INSTRUCTIONS TO FOLLOW:
Copy the material below word for word, including every line of text, but leave out the pictures.

DATA FOR PROCESSING:
..............................
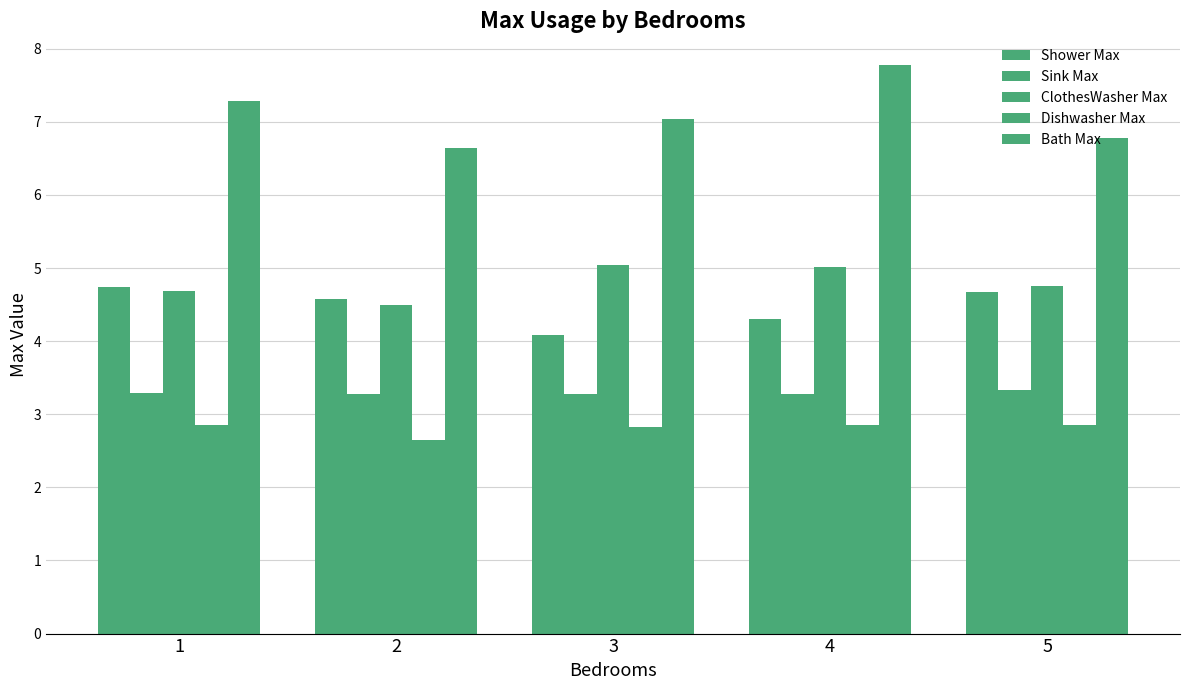

How many bars are there in each group?

5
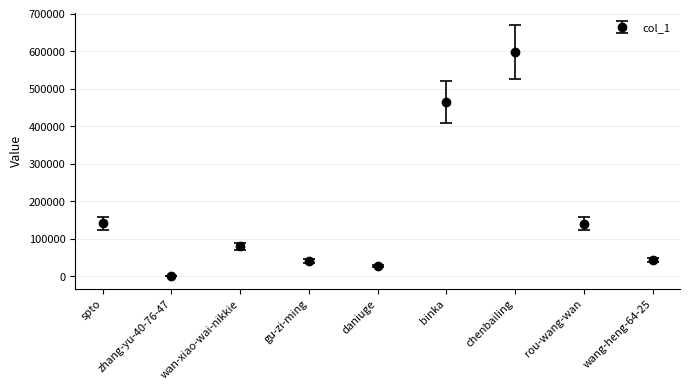

At which category does the data reach its first local peak?

wan-xiao-wai-nikkie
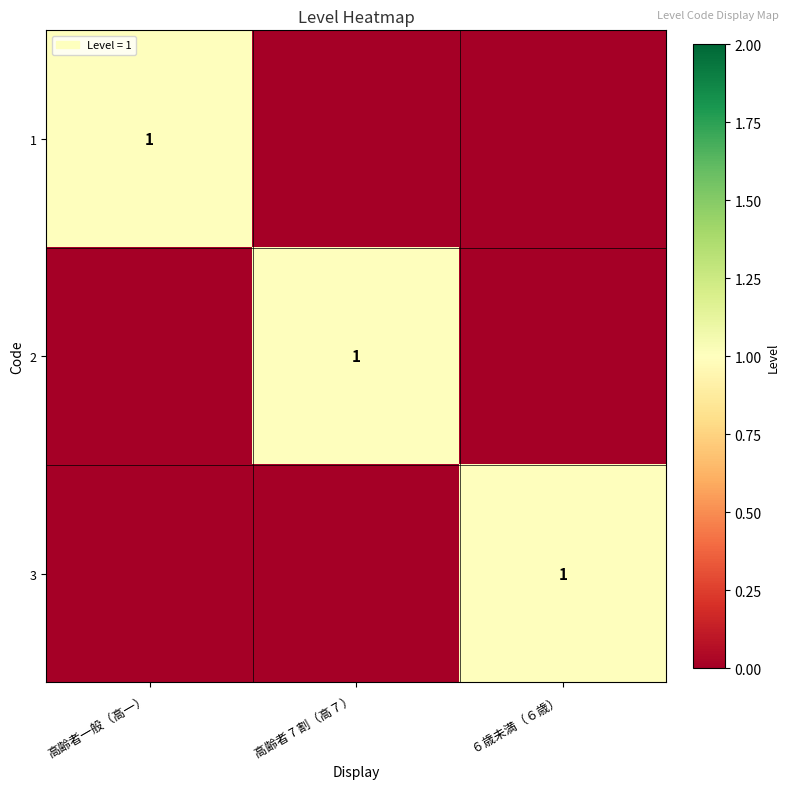

Which category has the lowest value across all series?

高齢者 7 割（高７）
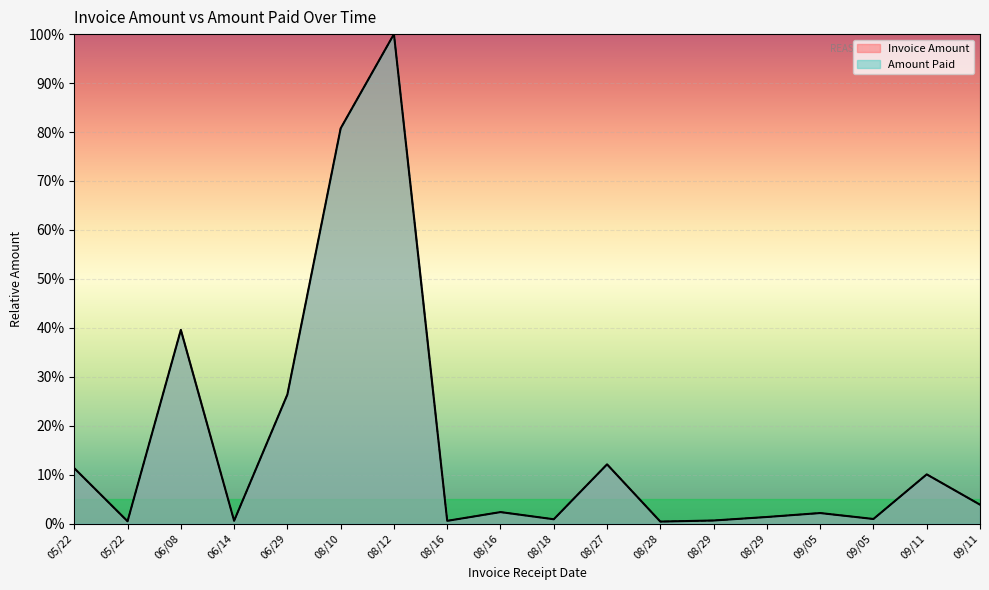

Count the number of categories in the chart.

18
..............................
RESULT FOR THIS EXERCISE:
How many bars are there in each group?

5

At which category does the data reach its first local peak?

wan-xiao-wai-nikkie

Which category has the lowest value across all series?

高齢者 7 割（高７）

Count the number of categories in the chart.

18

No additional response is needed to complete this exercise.